Amygdala neurons are neither individually necessary nor collectively sufficient for "fear learning" to occur. Even a simple behavior, like freezing, is not triggered by a single circuit; instead, there appear to be multiple (degenerate) pathways within a highly interconnected set of neurons including both amygdala neurons and other neurons with the interoceptive network that control freezing.[1][2] These pathways work by prediction, not by stimulus-response.[3] And this circuitry is not specific to freezing; for example, behaviors that are interpreted as “anxiety” also rely on the same distributed circuitry.[1]


Notes on the Notes

  1. 1.0 1.1 Tovote, Philip, Jonathan Paul Fadok, and Andreas Lüthi. 2015. "Neuronal circuits for fear and anxiety." Nature Reviews Neuroscience 16 (6): 317-331.

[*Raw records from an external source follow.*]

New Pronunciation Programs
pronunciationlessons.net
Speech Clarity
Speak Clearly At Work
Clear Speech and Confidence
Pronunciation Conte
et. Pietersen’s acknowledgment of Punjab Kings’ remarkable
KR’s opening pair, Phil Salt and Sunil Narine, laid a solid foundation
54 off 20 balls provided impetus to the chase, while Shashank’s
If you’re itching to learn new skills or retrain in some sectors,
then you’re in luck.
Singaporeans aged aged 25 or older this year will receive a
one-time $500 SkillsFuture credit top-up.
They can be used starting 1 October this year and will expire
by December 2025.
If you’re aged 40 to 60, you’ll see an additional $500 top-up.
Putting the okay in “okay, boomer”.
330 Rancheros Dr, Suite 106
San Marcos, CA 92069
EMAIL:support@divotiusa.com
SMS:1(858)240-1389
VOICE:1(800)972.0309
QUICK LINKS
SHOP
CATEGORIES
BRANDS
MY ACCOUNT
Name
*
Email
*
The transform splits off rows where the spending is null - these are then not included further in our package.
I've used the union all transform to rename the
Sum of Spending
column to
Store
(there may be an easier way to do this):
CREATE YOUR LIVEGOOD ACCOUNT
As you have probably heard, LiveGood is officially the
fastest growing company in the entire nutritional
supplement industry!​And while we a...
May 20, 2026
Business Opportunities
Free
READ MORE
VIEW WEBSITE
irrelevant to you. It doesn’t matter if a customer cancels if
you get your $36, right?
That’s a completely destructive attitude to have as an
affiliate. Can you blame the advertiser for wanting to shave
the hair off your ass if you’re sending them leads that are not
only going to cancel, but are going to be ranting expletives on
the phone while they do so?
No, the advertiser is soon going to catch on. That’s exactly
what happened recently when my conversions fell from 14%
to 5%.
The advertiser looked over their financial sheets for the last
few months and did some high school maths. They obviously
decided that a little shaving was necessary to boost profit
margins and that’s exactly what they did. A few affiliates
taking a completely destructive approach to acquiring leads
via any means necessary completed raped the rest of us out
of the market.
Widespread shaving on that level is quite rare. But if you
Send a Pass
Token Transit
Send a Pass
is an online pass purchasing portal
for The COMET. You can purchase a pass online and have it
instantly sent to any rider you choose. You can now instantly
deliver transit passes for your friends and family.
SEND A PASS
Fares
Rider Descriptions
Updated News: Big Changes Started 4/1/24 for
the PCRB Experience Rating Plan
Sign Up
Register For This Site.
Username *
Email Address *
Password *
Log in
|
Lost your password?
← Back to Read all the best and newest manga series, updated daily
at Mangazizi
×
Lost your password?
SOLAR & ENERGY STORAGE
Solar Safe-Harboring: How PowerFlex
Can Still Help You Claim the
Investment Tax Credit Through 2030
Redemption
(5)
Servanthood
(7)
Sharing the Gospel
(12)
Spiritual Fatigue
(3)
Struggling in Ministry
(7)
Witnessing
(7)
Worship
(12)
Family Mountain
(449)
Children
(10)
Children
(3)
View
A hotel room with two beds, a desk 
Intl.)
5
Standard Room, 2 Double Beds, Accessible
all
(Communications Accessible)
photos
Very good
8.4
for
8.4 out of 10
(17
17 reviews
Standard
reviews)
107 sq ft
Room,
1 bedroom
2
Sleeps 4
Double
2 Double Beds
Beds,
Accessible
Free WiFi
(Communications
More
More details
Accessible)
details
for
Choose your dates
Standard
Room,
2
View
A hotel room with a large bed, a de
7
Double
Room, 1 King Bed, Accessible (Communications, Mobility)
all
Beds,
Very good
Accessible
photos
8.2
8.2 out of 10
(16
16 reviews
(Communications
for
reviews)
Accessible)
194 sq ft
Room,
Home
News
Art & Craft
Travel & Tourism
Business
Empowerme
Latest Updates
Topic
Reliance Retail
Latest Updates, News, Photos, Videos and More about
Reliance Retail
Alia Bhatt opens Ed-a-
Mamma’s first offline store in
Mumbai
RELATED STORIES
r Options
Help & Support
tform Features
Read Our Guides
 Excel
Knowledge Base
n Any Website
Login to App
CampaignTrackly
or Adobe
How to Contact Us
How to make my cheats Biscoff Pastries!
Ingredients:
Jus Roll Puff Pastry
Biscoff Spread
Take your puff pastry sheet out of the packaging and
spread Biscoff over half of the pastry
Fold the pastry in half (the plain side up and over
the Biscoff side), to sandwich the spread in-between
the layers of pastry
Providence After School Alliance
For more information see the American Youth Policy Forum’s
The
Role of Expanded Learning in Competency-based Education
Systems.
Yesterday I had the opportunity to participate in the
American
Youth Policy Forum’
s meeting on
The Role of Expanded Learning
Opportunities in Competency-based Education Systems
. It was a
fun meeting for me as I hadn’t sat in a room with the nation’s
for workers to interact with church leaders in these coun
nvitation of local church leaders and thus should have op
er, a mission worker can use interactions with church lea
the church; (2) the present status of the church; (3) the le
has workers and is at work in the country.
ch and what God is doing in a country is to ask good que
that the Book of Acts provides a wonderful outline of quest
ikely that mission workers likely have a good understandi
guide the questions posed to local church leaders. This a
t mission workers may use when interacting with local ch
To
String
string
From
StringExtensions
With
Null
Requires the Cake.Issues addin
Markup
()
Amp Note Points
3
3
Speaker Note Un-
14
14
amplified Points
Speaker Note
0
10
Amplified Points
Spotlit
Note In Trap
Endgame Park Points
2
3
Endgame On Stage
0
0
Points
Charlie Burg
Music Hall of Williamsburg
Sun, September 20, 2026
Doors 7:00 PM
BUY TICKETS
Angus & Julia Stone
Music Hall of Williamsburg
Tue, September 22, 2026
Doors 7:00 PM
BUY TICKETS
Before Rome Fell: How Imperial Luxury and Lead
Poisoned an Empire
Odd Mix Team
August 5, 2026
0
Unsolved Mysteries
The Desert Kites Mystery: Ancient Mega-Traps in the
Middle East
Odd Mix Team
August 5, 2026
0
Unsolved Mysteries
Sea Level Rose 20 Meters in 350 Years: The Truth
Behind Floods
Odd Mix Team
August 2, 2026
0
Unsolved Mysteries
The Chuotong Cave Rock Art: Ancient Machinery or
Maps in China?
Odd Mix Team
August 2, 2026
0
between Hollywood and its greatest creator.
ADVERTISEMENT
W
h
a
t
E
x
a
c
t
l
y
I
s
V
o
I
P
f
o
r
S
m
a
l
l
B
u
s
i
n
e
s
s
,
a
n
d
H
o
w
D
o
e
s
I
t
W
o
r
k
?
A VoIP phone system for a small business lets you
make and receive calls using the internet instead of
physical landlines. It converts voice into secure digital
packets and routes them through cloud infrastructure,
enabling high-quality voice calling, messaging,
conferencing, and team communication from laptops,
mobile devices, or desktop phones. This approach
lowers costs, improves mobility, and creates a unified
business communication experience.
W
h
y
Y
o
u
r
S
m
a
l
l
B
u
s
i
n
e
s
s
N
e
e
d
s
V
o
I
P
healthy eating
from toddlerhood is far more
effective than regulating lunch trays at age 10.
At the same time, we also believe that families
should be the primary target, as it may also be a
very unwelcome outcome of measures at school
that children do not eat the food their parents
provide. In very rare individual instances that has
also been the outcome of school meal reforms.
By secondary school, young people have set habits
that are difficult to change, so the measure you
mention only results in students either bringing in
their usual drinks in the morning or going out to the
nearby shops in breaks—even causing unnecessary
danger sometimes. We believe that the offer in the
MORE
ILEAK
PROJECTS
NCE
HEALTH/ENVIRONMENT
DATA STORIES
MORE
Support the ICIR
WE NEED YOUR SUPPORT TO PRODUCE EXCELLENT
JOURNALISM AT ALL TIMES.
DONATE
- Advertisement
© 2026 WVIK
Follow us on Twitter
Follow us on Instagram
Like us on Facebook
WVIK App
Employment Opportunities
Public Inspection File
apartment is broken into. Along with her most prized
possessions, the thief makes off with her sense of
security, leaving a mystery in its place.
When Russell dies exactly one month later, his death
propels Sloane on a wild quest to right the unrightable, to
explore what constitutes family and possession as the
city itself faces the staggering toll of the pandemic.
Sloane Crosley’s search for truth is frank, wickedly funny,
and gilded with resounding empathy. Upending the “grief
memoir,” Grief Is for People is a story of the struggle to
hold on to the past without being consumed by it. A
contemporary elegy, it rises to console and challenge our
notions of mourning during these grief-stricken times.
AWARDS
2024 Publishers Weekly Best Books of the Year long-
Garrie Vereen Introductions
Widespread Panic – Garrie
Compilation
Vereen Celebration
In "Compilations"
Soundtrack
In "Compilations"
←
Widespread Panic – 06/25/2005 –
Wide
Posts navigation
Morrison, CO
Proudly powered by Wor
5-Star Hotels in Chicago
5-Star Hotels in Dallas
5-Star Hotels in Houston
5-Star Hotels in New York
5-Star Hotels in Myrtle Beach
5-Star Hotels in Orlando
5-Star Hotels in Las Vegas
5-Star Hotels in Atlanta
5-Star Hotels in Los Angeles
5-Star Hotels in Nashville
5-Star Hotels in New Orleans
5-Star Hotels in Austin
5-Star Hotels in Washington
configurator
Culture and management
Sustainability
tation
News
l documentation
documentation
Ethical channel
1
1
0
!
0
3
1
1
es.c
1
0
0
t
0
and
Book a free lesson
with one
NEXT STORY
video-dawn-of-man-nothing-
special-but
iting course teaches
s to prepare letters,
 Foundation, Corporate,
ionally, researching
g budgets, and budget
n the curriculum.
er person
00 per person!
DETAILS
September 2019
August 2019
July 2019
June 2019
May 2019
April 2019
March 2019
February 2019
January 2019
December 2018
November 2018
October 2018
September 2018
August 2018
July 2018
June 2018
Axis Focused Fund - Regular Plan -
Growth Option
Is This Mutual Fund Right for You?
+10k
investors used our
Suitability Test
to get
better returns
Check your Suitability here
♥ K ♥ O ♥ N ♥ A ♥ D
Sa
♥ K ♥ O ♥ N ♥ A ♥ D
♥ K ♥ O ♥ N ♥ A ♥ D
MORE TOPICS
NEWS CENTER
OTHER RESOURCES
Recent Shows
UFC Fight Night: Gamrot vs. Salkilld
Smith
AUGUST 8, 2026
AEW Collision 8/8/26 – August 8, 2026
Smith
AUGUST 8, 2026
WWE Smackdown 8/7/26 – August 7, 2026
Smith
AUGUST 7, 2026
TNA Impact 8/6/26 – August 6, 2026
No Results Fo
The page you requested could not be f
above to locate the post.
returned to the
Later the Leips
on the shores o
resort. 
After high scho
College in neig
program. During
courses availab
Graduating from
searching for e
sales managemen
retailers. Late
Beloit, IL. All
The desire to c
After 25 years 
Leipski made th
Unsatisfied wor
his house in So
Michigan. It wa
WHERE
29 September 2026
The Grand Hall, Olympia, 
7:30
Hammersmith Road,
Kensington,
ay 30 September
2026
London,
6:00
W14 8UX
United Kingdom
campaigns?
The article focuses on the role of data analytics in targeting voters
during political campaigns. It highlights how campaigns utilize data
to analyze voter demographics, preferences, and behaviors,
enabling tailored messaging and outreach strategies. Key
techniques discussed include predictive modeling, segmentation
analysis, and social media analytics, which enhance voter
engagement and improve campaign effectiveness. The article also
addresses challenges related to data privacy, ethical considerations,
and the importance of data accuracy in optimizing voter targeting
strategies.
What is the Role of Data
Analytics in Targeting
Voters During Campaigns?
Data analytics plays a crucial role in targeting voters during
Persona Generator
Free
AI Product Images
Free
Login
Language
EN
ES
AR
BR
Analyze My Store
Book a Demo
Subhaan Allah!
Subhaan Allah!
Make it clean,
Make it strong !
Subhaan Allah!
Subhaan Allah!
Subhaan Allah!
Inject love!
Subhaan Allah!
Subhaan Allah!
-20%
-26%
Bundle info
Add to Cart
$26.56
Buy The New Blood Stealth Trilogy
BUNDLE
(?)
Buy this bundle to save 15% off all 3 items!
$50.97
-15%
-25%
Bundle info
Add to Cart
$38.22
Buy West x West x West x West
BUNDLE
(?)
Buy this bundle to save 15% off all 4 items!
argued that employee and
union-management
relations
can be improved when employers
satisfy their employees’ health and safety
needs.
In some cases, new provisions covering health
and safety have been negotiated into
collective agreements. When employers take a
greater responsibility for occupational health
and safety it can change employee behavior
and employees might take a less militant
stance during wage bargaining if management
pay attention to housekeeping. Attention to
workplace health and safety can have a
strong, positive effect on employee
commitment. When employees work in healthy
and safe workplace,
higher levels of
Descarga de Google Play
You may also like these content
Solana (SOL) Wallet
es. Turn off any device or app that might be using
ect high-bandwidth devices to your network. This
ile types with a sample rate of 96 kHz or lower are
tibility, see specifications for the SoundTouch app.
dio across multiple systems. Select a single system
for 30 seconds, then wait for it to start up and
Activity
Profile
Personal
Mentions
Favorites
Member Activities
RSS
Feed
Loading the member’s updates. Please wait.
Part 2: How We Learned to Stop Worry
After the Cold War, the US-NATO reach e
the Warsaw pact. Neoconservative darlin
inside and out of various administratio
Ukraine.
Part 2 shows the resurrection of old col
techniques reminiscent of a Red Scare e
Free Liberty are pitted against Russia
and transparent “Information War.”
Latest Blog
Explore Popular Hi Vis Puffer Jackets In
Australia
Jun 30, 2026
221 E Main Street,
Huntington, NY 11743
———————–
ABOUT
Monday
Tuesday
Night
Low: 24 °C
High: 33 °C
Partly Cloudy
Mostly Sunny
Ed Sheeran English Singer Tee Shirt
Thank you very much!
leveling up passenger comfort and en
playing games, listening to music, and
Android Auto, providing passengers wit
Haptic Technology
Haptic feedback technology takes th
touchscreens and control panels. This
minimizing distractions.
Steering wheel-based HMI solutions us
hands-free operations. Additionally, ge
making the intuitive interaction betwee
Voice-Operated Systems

  2. Herry, Cyril and Joshua P. Johansen. 2014. "Encoding of fear learning and memory in distributed neuronal circuits." Nature Neuroscience, 17(12):1644-1654.
  3. Li, Susan Shi Yuan, and Gavan P. McNally. 2014. "The conditions that promote fear learning: prediction error and Pavlovian fear conditioning." Neurobiology of Learning and Memory 108: 14-21.